**** Document excerpt

Does Chondroitin Sulfate Help Treat Osteoarthritis? A Review of the Evidence
Let’s take a few minutes to talk about Chondroitin also known as Chondroitin Sulfate. This is a commonly used supplement, especially by folks with osteoarthritis looking to protect their bones and joints, and I thought it would be worth reviewing the evidence surrounding this particular supplement. Glucosamine is another supplement commonly taken with Chondroitin, often from the same pill, but I will discuss that in another lecture.
Chondroitin is a molecular structure that falls into the category of glycosaminoglycans. Glycosaminoglycans are polysaccharides essentially composed of chains of different types of repeating sugars with proteins and uronic acids attached. (It is more complicated than that, but that simplified version is easy to remember). The purpose of glycosaminoglycans is to act as the bodies natural lubricant and shock absorber for joints. It is an essential component of the structural integrity of the cells in your body, especially in cartilage. Although there are many types, chondroitin sulfate is the most well known and the most common in the body which is why it is the most often supplemented.
Chondroitin Sulfate Supplement Options: http://amzn.to/2qh12NC
Chondroitin is most frequently taken to alleviate the effects of osteoarthritis and, perhaps, other joint diseases. The evidence is mixed on whether this drug is helpful for treating the disease and I’ll try to briefly summarize that evidence for you.
A 2007 systematic review (Health Technology Assessment, Black et al.) found “There was evidence that glucosamine sulphate shows some clinical effectiveness in the treatment of OA of the knee.” However they recommended interpreting these results with caution for a variety of reasons.
A 2006 study published in the New England Journal of Medicine (Clegg, et al.) assessed the results of a double blind placebo controlled study of glucosamine and chondroitin (as well as celecoxib). They concluded “Glucosamine and chondroitin sulfate alone or in combination did not reduce pain effectively in the overall group of patients with osteoarthritis of the knee. Exploratory analyses suggest that the combination of glucosamine and chondroitin sulfate may be effective in the subgroup of patients with moderate-to-severe knee pain. “
Perhaps the most informative publication is a 2010 (British Medical Journal, Wandel et al.) meta analysis that included 10 different trials of chondroitin sulfate (as well as glucosamine). The authors of this study concluded “Compared with placebo, glucosamine, chondroitin, and their combination do not reduce joint pain or have an impact on narrowing of joint space.” Interestingly, this study also found that trials funded by industry had larger effect sizes than those funded by industry.
It is in light of this strong evidence that medical professionals are increasingly skeptical of the benefits of supplementing chondroitin. That said, it’s side effect profile is relatively benign and most folks can supplement it safely. It’s up to you whether you want to supplement chondroitin, but just be aware that it may not be helping with your joint pain.

********
**** Extracted material

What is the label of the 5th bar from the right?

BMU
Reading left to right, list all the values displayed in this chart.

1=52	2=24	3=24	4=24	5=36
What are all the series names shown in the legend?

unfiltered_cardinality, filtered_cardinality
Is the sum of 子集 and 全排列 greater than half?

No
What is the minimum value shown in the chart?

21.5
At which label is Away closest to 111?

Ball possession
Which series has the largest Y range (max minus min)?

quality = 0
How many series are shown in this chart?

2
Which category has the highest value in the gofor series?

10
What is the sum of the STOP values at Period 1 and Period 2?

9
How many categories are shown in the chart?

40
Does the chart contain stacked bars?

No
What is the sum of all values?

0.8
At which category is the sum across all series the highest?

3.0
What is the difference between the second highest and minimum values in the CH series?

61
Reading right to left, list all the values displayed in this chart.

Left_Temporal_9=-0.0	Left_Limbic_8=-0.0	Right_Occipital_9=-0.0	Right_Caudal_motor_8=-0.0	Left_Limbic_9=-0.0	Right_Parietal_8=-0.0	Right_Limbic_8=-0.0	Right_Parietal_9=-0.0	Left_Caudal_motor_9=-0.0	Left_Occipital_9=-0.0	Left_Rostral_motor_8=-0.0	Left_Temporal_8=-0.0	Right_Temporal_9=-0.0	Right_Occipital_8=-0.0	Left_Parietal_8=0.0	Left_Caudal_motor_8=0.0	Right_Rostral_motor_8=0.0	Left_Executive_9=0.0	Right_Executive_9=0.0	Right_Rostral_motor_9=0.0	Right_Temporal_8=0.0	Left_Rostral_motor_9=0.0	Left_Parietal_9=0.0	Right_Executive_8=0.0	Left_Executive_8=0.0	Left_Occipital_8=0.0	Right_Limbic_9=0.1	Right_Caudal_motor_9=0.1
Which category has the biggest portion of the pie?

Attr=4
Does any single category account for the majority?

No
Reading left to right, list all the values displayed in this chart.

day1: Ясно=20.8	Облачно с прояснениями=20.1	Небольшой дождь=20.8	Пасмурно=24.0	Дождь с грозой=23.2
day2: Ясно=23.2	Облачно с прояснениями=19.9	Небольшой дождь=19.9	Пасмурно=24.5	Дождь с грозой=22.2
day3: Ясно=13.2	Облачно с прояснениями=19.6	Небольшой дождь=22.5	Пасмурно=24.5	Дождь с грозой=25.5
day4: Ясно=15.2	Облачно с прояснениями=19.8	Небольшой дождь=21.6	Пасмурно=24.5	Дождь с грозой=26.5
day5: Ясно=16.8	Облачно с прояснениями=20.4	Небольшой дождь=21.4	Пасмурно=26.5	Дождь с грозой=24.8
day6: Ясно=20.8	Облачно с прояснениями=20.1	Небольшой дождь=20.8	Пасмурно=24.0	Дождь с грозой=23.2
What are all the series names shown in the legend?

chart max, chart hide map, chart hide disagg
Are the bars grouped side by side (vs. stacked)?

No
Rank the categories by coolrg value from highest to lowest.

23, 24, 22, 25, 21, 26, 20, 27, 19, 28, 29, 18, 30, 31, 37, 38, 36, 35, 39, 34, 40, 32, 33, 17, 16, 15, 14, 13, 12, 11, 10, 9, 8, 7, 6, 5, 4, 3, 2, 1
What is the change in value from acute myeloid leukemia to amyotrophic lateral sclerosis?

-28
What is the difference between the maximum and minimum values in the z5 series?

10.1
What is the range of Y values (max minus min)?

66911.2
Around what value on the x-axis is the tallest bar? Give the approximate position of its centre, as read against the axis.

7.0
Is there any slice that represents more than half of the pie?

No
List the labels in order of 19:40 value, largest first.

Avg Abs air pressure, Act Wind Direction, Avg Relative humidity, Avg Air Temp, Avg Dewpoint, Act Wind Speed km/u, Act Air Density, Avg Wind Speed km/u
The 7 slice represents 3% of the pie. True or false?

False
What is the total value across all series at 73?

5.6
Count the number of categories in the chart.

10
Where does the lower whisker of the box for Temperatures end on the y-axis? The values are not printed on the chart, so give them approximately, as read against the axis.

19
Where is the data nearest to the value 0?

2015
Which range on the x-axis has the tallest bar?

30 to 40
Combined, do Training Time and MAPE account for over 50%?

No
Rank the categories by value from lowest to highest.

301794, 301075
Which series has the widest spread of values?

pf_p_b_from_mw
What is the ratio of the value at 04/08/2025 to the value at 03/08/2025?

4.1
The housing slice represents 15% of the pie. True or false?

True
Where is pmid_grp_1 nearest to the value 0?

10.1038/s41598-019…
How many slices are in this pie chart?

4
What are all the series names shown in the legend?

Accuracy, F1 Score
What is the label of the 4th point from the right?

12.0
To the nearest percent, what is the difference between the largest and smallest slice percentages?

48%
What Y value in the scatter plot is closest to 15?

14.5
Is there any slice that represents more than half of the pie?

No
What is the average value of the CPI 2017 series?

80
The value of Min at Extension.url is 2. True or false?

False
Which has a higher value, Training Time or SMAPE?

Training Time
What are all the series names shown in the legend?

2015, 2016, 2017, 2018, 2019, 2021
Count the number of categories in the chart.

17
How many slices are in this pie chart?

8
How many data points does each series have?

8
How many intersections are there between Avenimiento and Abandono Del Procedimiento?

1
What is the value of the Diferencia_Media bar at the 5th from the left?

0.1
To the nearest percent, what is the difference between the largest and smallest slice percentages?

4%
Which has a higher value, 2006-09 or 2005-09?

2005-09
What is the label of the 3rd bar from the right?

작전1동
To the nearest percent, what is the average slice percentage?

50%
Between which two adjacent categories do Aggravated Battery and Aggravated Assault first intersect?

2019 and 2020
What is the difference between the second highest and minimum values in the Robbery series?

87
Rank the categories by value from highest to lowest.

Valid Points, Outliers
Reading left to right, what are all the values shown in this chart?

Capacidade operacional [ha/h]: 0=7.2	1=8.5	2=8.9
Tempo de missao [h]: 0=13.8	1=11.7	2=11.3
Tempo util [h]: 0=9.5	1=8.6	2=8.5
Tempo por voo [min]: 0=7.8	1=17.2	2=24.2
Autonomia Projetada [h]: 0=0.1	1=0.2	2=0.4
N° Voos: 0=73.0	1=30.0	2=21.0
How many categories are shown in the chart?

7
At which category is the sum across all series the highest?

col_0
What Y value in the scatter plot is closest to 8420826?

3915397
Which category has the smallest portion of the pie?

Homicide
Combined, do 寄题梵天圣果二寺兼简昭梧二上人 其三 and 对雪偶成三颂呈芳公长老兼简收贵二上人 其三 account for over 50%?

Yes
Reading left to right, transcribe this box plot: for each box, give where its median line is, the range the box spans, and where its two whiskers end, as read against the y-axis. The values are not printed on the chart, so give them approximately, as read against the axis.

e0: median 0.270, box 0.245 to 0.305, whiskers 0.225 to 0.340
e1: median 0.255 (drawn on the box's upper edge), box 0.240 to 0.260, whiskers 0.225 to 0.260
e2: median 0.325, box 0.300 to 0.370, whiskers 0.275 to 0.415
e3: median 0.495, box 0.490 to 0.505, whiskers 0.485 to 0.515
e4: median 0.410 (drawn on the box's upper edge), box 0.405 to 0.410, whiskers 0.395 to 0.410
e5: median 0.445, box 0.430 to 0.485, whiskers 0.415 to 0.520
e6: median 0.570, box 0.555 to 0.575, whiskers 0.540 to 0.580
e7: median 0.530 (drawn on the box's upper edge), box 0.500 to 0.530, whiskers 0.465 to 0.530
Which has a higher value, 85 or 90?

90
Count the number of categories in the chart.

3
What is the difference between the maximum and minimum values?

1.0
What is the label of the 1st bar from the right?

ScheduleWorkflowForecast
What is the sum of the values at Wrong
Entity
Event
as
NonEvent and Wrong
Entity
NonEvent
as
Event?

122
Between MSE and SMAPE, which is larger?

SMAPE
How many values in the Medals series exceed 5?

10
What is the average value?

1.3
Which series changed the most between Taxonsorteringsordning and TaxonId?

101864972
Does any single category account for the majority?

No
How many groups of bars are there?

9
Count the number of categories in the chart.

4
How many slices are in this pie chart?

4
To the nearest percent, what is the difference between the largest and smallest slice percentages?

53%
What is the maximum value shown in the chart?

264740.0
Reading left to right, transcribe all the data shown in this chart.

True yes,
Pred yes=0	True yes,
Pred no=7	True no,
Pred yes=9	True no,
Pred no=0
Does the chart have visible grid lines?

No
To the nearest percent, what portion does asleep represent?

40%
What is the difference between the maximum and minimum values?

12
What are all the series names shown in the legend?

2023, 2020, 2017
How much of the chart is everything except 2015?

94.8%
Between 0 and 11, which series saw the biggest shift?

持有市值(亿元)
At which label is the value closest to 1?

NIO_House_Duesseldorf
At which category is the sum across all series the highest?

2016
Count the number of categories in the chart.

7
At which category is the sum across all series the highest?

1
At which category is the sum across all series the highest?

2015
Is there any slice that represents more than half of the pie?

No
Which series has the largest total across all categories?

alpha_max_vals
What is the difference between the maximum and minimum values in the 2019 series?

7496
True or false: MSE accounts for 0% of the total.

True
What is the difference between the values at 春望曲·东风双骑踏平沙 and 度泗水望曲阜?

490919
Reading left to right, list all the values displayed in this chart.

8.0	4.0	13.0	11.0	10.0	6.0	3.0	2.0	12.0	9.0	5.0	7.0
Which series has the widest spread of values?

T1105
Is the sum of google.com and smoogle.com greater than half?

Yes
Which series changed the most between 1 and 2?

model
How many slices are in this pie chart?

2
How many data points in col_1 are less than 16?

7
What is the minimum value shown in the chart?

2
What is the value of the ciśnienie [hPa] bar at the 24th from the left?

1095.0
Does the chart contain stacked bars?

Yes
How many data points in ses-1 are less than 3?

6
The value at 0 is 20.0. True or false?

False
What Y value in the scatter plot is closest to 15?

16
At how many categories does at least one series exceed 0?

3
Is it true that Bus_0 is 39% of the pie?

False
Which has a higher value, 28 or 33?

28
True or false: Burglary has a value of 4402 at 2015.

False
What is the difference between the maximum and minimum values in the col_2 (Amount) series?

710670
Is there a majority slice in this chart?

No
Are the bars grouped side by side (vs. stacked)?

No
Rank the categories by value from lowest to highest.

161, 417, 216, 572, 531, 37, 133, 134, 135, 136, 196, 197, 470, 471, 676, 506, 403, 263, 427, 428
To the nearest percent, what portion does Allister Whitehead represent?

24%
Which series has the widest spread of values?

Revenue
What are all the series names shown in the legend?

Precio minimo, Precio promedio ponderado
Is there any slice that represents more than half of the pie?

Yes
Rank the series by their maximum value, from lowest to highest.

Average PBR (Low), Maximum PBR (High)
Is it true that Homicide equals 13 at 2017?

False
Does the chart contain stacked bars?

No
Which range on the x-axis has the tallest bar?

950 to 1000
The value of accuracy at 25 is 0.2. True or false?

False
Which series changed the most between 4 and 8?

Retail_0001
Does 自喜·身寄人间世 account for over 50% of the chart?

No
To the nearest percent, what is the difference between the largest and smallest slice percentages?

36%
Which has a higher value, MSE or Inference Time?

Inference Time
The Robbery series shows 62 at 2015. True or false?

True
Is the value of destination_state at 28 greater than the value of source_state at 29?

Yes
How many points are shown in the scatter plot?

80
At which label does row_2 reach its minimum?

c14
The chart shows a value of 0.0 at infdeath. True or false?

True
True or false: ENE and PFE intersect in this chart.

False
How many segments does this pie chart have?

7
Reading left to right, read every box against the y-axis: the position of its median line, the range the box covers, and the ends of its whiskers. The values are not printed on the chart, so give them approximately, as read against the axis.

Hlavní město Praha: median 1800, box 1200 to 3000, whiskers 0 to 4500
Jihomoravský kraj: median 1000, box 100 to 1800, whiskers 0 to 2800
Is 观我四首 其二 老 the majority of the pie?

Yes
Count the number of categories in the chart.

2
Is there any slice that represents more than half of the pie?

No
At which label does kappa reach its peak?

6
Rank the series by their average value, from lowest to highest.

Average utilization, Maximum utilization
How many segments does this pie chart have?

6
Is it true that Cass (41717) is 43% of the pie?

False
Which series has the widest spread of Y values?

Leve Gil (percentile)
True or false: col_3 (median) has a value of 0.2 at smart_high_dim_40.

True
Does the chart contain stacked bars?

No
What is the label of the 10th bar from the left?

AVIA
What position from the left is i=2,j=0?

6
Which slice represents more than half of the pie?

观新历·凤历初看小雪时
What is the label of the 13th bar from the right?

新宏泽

********

In the chondroitin review, how many trials of chondroitin sulfate did the 2010 meta-analysis include?

10